This is the question that I have to ask my self over and over again. How do you take control and bring order to chaos? How do you allow chaos to surround you without becoming angry and frustrated yourself? What do you do when chaos is in control?
I took a team of Americans to Nsoko on Friday. It was a Seattle sort of day, gray clouds covering the mountains and drizzling rain falling steadily. The red dirt of Nsoko just formed a mud that caked the bottom of our shoes (when we left I had orange peels hidden in the middle of the mud on the bottom of my flip flops).
When we arrive the team lets me know that they brought things that they want to hand out to the children. We all went under the only bit of cover that there was. While we waited for the gogos (grandmothers) to arrive I sang a couple of songs with the children, asked them what they remembered from last week (the Christmas party – that we talked about Jesus), and told them that the team was here to bless them because the Lord wanted to bless them. Only one of the gogos who works at the care point was able to come, but it was good to have her with crowd control. So we decided to line the children up and hand out little bags of sweets and toys that the team had brought. We started with the little ones first, boys and girls and then got ready to hand stuff out to the bigger kids. . .
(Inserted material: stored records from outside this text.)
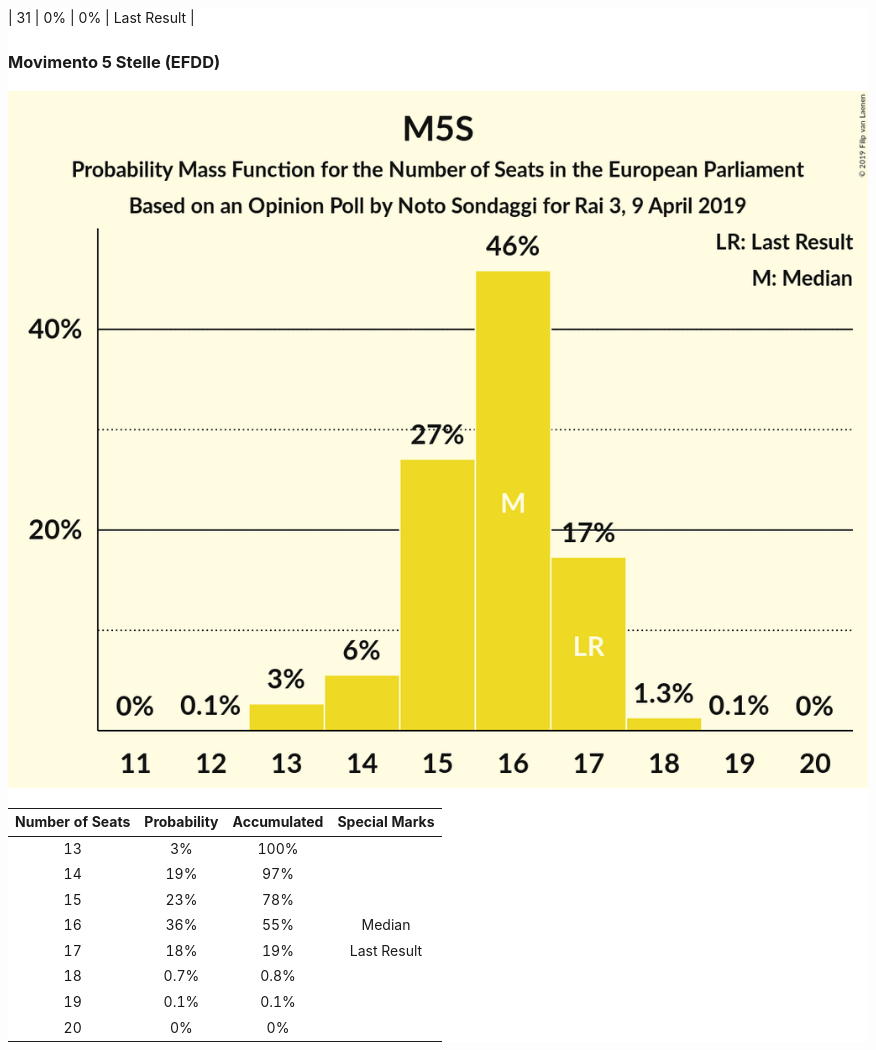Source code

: | 31 | 0% | 0% | Last Result |

### Movimento 5 Stelle (EFDD)

![Graph with seats probability mass function not yet produced](2019-04-09-NotoSondaggi-coalitions-seats-pmf-m5s.png "Seats Probability Mass Function")

| Number of Seats | Probability | Accumulated | Special Marks |
|:---------------:|:-----------:|:-----------:|:-------------:|
| 13 | 3% | 100% |  |
| 14 | 19% | 97% |  |
| 15 | 23% | 78% |  |
| 16 | 36% | 55% | Median |
| 17 | 18% | 19% | Last Result |
| 18 | 0.7% | 0.8% |  |
| 19 | 0.1% | 0.1% |  |
| 20 | 0% | 0% |  |
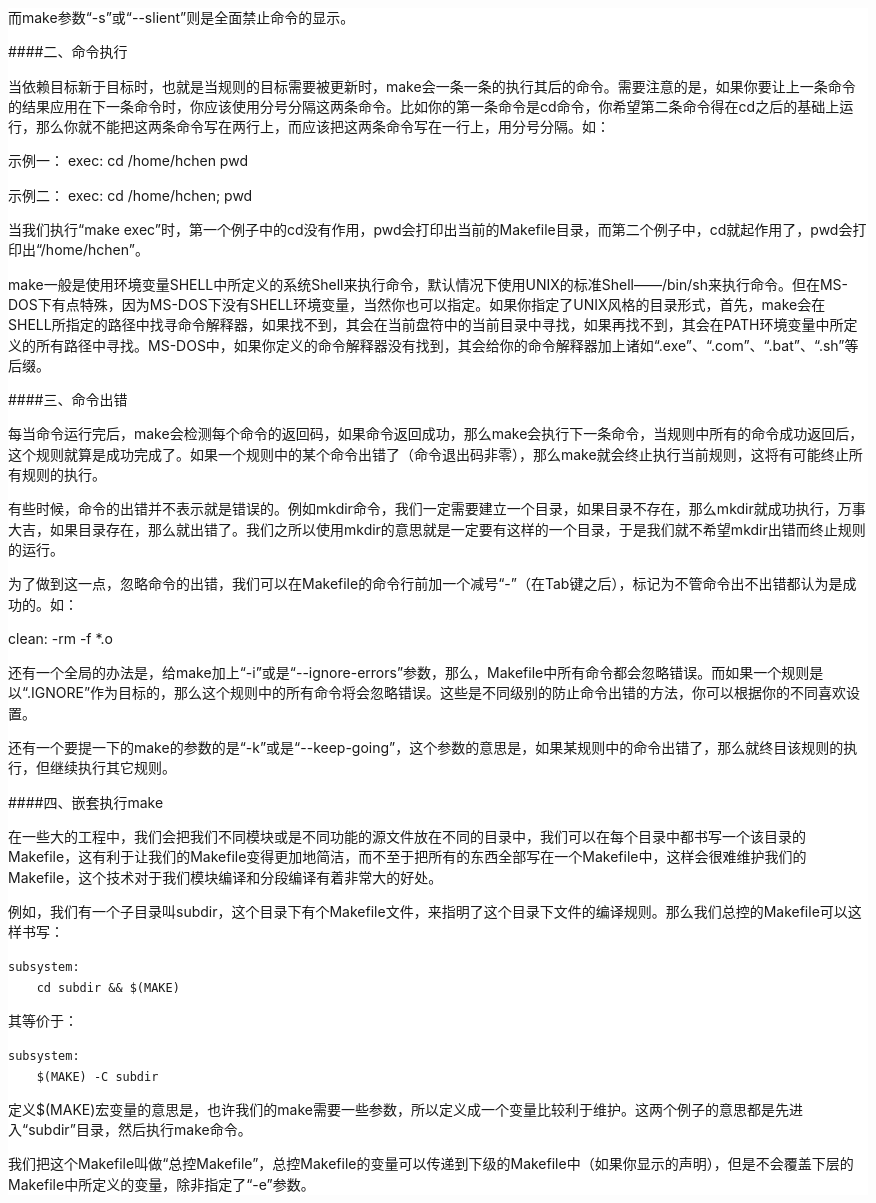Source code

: 而make参数“-s”或“--slient”则是全面禁止命令的显示。

####二、命令执行

当依赖目标新于目标时，也就是当规则的目标需要被更新时，make会一条一条的执行其后的命令。需要注意的是，如果你要让上一条命令的结果应用在下一条命令时，你应该使用分号分隔这两条命令。比如你的第一条命令是cd命令，你希望第二条命令得在cd之后的基础上运行，那么你就不能把这两条命令写在两行上，而应该把这两条命令写在一行上，用分号分隔。如：

示例一：
    exec:
        cd /home/hchen
        pwd

示例二：
    exec:
        cd /home/hchen; pwd

当我们执行“make exec”时，第一个例子中的cd没有作用，pwd会打印出当前的Makefile目录，而第二个例子中，cd就起作用了，pwd会打印出“/home/hchen”。

make一般是使用环境变量SHELL中所定义的系统Shell来执行命令，默认情况下使用UNIX的标准Shell——/bin/sh来执行命令。但在MS-DOS下有点特殊，因为MS-DOS下没有SHELL环境变量，当然你也可以指定。如果你指定了UNIX风格的目录形式，首先，make会在SHELL所指定的路径中找寻命令解释器，如果找不到，其会在当前盘符中的当前目录中寻找，如果再找不到，其会在PATH环境变量中所定义的所有路径中寻找。MS-DOS中，如果你定义的命令解释器没有找到，其会给你的命令解释器加上诸如“.exe”、“.com”、“.bat”、“.sh”等后缀。

####三、命令出错

每当命令运行完后，make会检测每个命令的返回码，如果命令返回成功，那么make会执行下一条命令，当规则中所有的命令成功返回后，这个规则就算是成功完成了。如果一个规则中的某个命令出错了（命令退出码非零），那么make就会终止执行当前规则，这将有可能终止所有规则的执行。

有些时候，命令的出错并不表示就是错误的。例如mkdir命令，我们一定需要建立一个目录，如果目录不存在，那么mkdir就成功执行，万事大吉，如果目录存在，那么就出错了。我们之所以使用mkdir的意思就是一定要有这样的一个目录，于是我们就不希望mkdir出错而终止规则的运行。

为了做到这一点，忽略命令的出错，我们可以在Makefile的命令行前加一个减号“-”（在Tab键之后），标记为不管命令出不出错都认为是成功的。如：

   clean:
        -rm -f *.o

还有一个全局的办法是，给make加上“-i”或是“--ignore-errors”参数，那么，Makefile中所有命令都会忽略错误。而如果一个规则是以“.IGNORE”作为目标的，那么这个规则中的所有命令将会忽略错误。这些是不同级别的防止命令出错的方法，你可以根据你的不同喜欢设置。

还有一个要提一下的make的参数的是“-k”或是“--keep-going”，这个参数的意思是，如果某规则中的命令出错了，那么就终目该规则的执行，但继续执行其它规则。



####四、嵌套执行make

在一些大的工程中，我们会把我们不同模块或是不同功能的源文件放在不同的目录中，我们可以在每个目录中都书写一个该目录的Makefile，这有利于让我们的Makefile变得更加地简洁，而不至于把所有的东西全部写在一个Makefile中，这样会很难维护我们的Makefile，这个技术对于我们模块编译和分段编译有着非常大的好处。

例如，我们有一个子目录叫subdir，这个目录下有个Makefile文件，来指明了这个目录下文件的编译规则。那么我们总控的Makefile可以这样书写：

    subsystem:
        cd subdir && $(MAKE)

其等价于：

    subsystem:
        $(MAKE) -C subdir

定义$(MAKE)宏变量的意思是，也许我们的make需要一些参数，所以定义成一个变量比较利于维护。这两个例子的意思都是先进入“subdir”目录，然后执行make命令。

我们把这个Makefile叫做“总控Makefile”，总控Makefile的变量可以传递到下级的Makefile中（如果你显示的声明），但是不会覆盖下层的Makefile中所定义的变量，除非指定了“-e”参数。
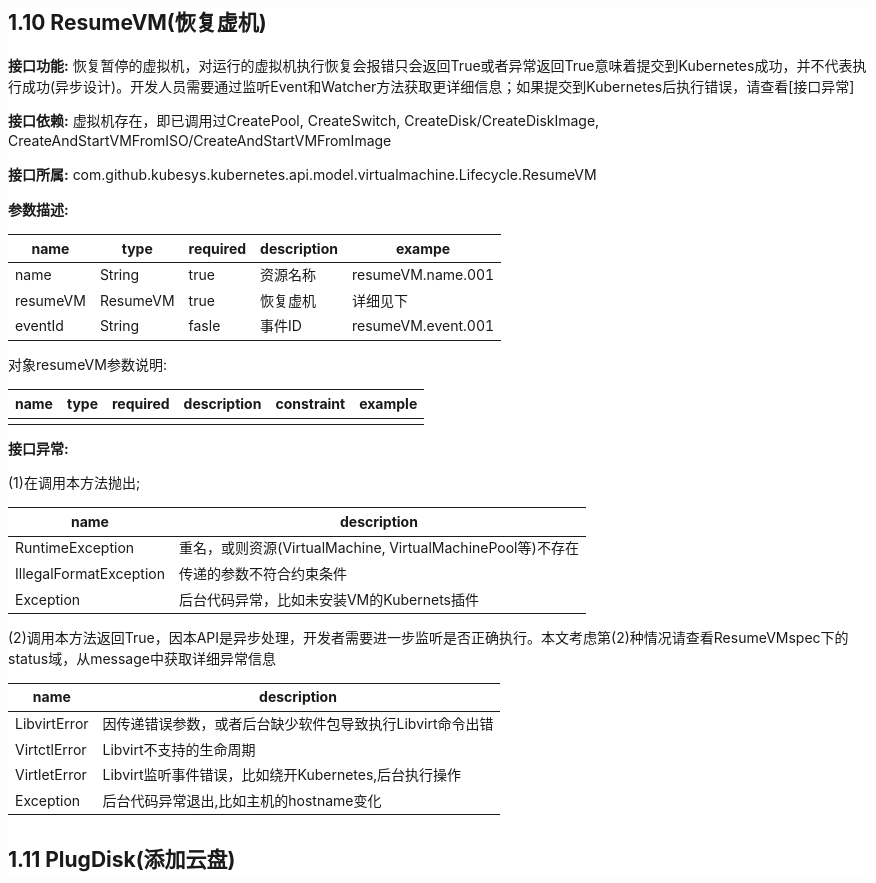 ## 1.10 ResumeVM(恢复虚机)

**接口功能:**
	恢复暂停的虚拟机，对运行的虚拟机执行恢复会报错只会返回True或者异常返回True意味着提交到Kubernetes成功，并不代表执行成功(异步设计)。开发人员需要通过监听Event和Watcher方法获取更详细信息；如果提交到Kubernetes后执行错误，请查看[接口异常]

**接口依赖:**
	虚拟机存在，即已调用过CreatePool, CreateSwitch, CreateDisk/CreateDiskImage, CreateAndStartVMFromISO/CreateAndStartVMFromImage

**接口所属:**
	com.github.kubesys.kubernetes.api.model.virtualmachine.Lifecycle.ResumeVM

**参数描述:**

| name | type | required | description | exampe |
| ----- | ------ | ------ | ------ | ------ |
| name | String | true | 资源名称 | resumeVM.name.001|
| resumeVM | ResumeVM | true | 恢复虚机 | 详细见下 |
| eventId | String | fasle | 事件ID | resumeVM.event.001 |

对象resumeVM参数说明:

| name | type | required | description | constraint | example |
| ----- | ------ | ------ | ------ | ------ | ------ |
|  |  |  |  |  |

**接口异常:**

(1)在调用本方法抛出;

| name  | description | 
| ----- | ----- | 
| RuntimeException |  重名，或则资源(VirtualMachine, VirtualMachinePool等)不存在   |
| IllegalFormatException | 传递的参数不符合约束条件    |
| Exception    | 后台代码异常，比如未安装VM的Kubernets插件    |

(2)调用本方法返回True，因本API是异步处理，开发者需要进一步监听是否正确执行。本文考虑第(2)种情况请查看ResumeVMspec下的status域，从message中获取详细异常信息

| name  | description | 
| ----- | ----- | 
| LibvirtError | 因传递错误参数，或者后台缺少软件包导致执行Libvirt命令出错   |
| VirtctlError | Libvirt不支持的生命周期    |
| VirtletError | Libvirt监听事件错误，比如绕开Kubernetes,后台执行操作  |
| Exception    | 后台代码异常退出,比如主机的hostname变化    |

## 1.11 PlugDisk(添加云盘)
There was some of the team who decided to start handing out stuff to the children who were still waiting in line and even to children who had already gone through the line. Now I understand that people have a lot of compassion for the children and people here, I do too. But things have to be done a little differently when you are working with people who have a poverty mentality. Because what happened is what happens every time, chaos took over. All of a sudden we had all of the guys that we had asked to wait outside until the children received something rushing in once the children were done trying to get anything that they could reach. There were people everywhere, and I think there were four times as many hands as there were people! I saw some with three or four of the same item while others had none. There was just a loud hum of noise as people were asking for stuff. I did the only thing I knew to do, I asked everyone to be quiet (which you must first raise your voice so that they can hear you). I then told all of the adults that this wasn’t working! That I can’t bring teams to hand out things if they are going to act this way, I need them to be the example for the children. We knew that everyone had already received at least one item so we packed everything else away to bring back another day.
It’s hard to explain all that goes through your head on days like this. There is a part of me that says I don’t want to give things out anymore, I am tired of watching the older children and adults take the things that we give to the little ones and eat or play with it themselves. I am tired of people always begging and asking even when I know that they already have one, or when they know I don’t have what they are asking for. I am tired of the noise that takes over, of little children being knocked over and stepped on because the children and youth are pushing to get whatever we are passing out. But I know that these children and even the adults only get what we give them. I know that I am not giving out for my own pleasure, but because we are blessing the people of Nsoko. I am beginning to see more and more that we should not just want to bless and hold the little ones, but that the older kids and the youth need our attention just as much if not more! I can’t expect them to go out and ‘get a job’, because there are no jobs for them to get. They act the way that they do because they are not expected to ever act any differently, no one expects any better from them, no one affirms them when they do right, and no one has shown them how to act.
We will wait awhile before we hand things out at the care point again. Not because I don’t want to or because I am angry with the people down there. But because I don’t want them to start to think that every time we come down we are going to bring toys, sweets, or clothes. We will keep bringing fruit down, but it will be a couple of months before we take anything else down. I am really praying that God will provide so that I can get a vehicle to be able to go down more often. Because at this point the only way I can see the chaos disappearing is by building relationships with the children and community members around the care point. Without them knowing me and being able to trust what I say they have no reason to listen to anything that I say. I will keep praying and asking that the Lord will show me how to build these relationships and show the children and adults that they are princes and princesses, which don’t need to beg anymore. And that the Lord to bring people who are ready to make the commitment to Nsoko- who have a desire and passion to sit in the dirt in order to love those that the world has forgotten.